Questions of the Week: October 15, 2020

“How do I get rid of these weeds?”
(The actual weeds will vary, as will the controls, but the questions keep coming up.)

I’ve had these questions each a dozen times in the past week, and to be honest, I feel helpless with both. I’ll explain why.

There isn’t anything you can do to kill grassburs now. Be ready to apply pre-emergent granules come early spring. See timing below.

These are annual grassy weeds that germinate in early spring, grow vigorously in spring and summer, and then start producing their annoying seeds from mid-summer on.

Grassburs, also commonly known as sandburs, are usually found in sandy soils. We no longer have post-emergent herbicides that will control them once they are up and growing actively. Your only options will be to apply pre-emergent weed killers in the early spring, with a repeat application 90 days later in early summer.

Continued Below

Products and timing are critical: You can choose from Dimension, Weed-EX with Halts or Balan, all in granular form. Apply them two weeks prior to the average date of your last killing frost for your part of Texas, then put a second (“booster shot”) application down 90 days later.

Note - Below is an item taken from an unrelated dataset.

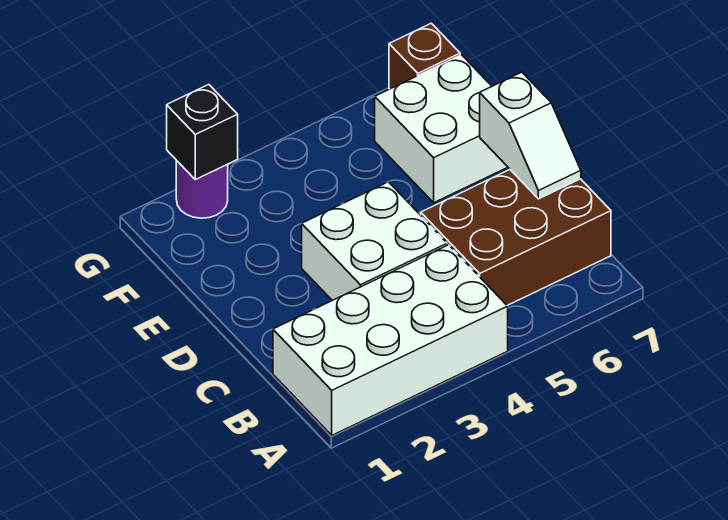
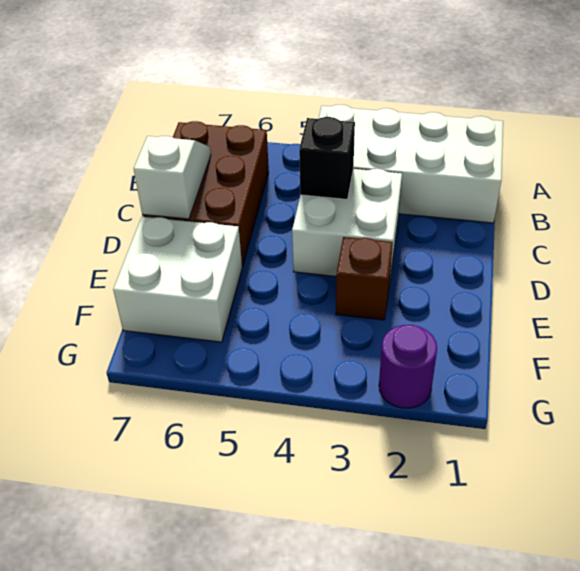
brown 2x3 brick [421,170,611,305] -> brown 2x3 brick turned to [142,121,269,267]
black 1x1 brick [167,85,238,179] -> black 1x1 brick moved to [299,117,355,199]
brown 1x1 brick [389,23,460,89] -> brown 1x1 brick moved to [336,237,393,320]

Once you can see the plants growing (and certainly once they start producing their stickers) there is nothing more you can do to stop them for that growing season.

Roadside asters are infesting Texas lawns now. See my suggestions on how best to deal with them.

Roadside asters…
This little flower grows atop fine-leafed clumps of green that develop all summer, then suddenly pop into bloom in the fall. You’ll see it primarily in the rougher parts of your lawn where you have the hardest time getting water and fertilizer and where you may be less likely to mow it.

Your best way of eliminating it will be to ramp up your lawn care so the turfgrass will crowd it out. (It’s easily discouraged.) However, it’s also easily controlled with an application of a 2,4-D broadleafed weedkiller anytime you see the clumps of its tiny leaves and woody, low-growing stems. Just try to stop it before it comes into full bloom and starts setting seeds for next year.